Cutting commute times
With Canada’s Recovery Plan, a Conservative government will immediately prioritize the construction of all four rapid transit projects in Ontario’s GTA transit plan. This would include the all-new Ontario Line, which will take nearly 40 minutes off the daily travel time for commuters once completed. Canada’s Conservatives will also support the Yonge North Subway Extension to Markham and Richmond Hill, the three-stop Scarborough Subway Extension, and the Eglinton Crosstown West Extension to serve Etobicoke and Mississauga.
A Conservative government will also honour the federal commitment to the GO expansion project. Once completed, the project will offer expanded two-way, all-day service every 15 minutes in core segments of the network.
Conservatives are further committed to delivering the VIA Rail high-frequency rail project with planned service from Toronto to Peterborough, Smiths Falls, Ottawa, Montreal, Trois-Rivieres, and Quebec City. Once built, the improvements will cut about 75 minutes from the travel time to Ottawa.
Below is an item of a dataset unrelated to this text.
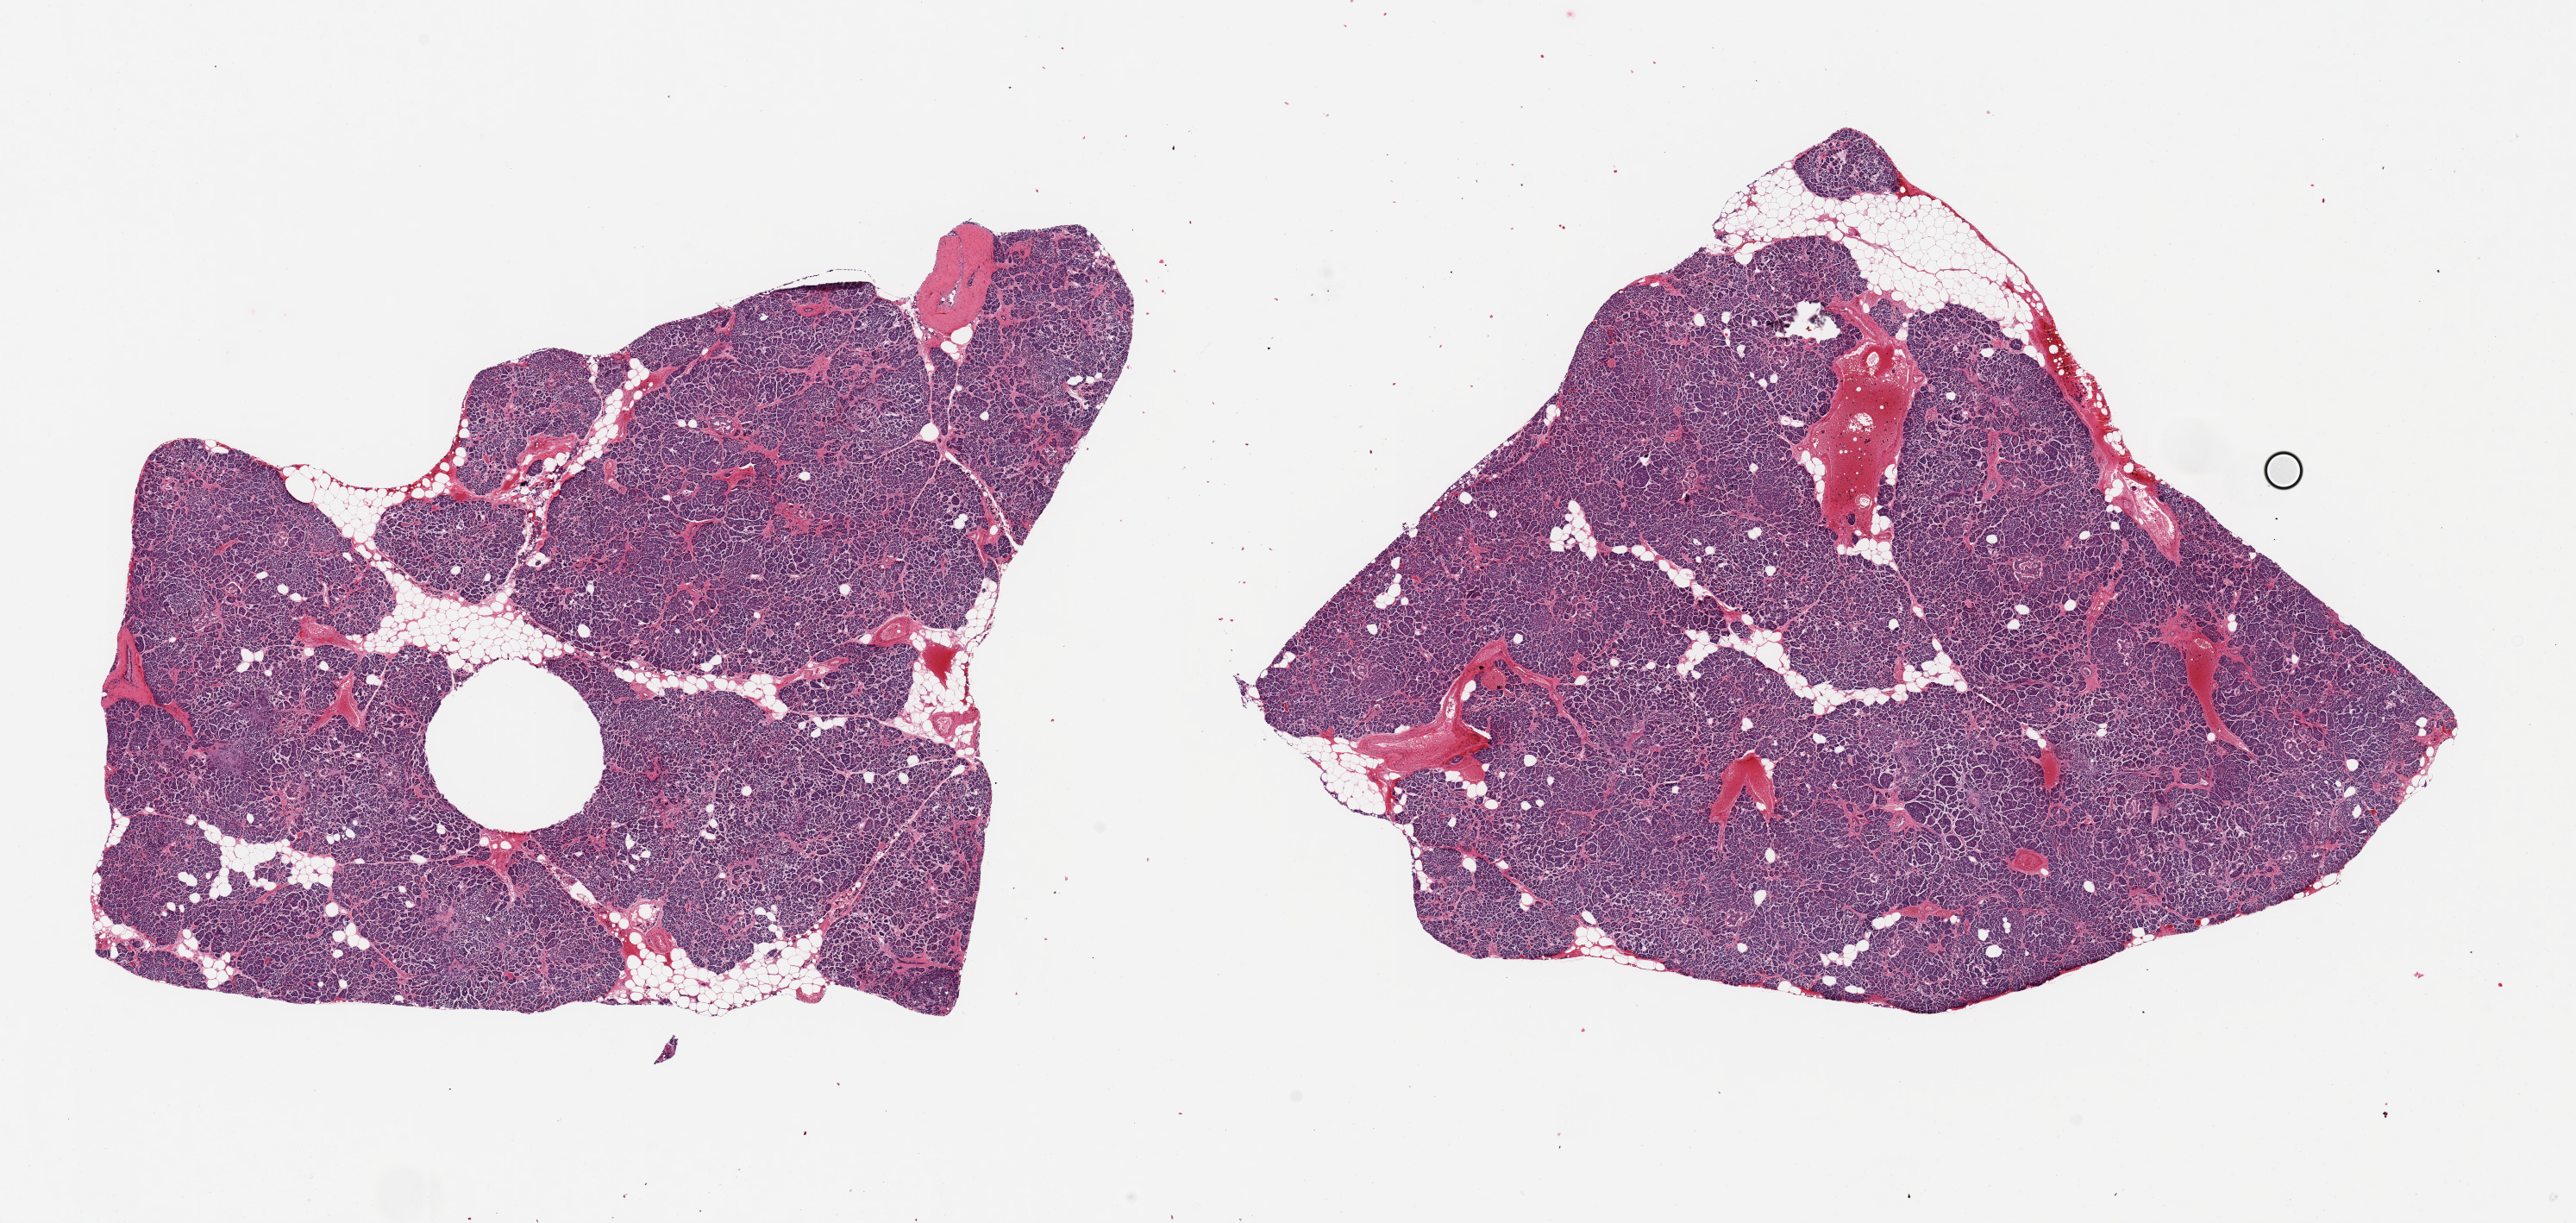
Whole-slide image, haematoxylin and eosin stain, brightfield, low-resolution overview of the scanned area, about 23.6 x 11.2 mm (acquisition: 20x scan), PAXgene-fixed paraffin-embedded (PFPE) section, section of pancreas (target tissue), donor tissue sample. Donor: male.
• pathologist's review note for this sample: 2 pieces, 9.5x7 & 9x8mm; minimal adherent fat, poorly preserved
Violent crime is on the rise in the GTA, while police forces are increasingly stretched thin. According to a 2019 Peel Police Services Board’s report, the region has seen an increase in high-profile gun violence in neighbourhoods with 59 homicides, an 11 per cent increase over 2018. Homicides are up more than 20 per cent since Justin Trudeau took office, and many of them are gang-related.
To tackle gang violence and keep communities safe, a Conservative government will hire an additional 200 Royal Canadian Mounted Police (RCMP) officers to combat gangs and the smuggling of guns and drugs. Most of these new hires will be assigned to the GTA where they are needed the most. Conservatives will also amend the Criminal Code to make it easier for police and prosecutors to go after gang networks and prevent unauthorized imports of guns.
Too many gang recruits, especially young people, are forced into the cycle of violence because there is no other option for them. Canada’s Conservatives will partner with employers in the private sector to create a Gang Exit Strategy. The program will give them a way out, allowing them to start fresh in a new location with gainful employment and the support needed to leave behind a life of crime.
Canada’s Conservatives will take immediate action to secure Canada’s healthcare system by meeting with the Premiers within the first 100 days of forming government to propose a new health agreement. A Conservative government will return the annual growth rate of the Canada Health Transfer (CHT) to a minimum of six per cent. This will inject nearly $60 billion into Canada’s provincial healthcare systems over the next 10 years.
This funding increase will help address systemic issues that preceded the pandemic, like hospital overcrowding, and those worsened by the pandemic, like surgical backlogs. These massive increases will also make more funding available to the provinces to address Canada’s mental health and addictions crisis. This funding will be in addition to the historic investments that a Conservative government will make to address Indigenous mental health and the opioid epidemic.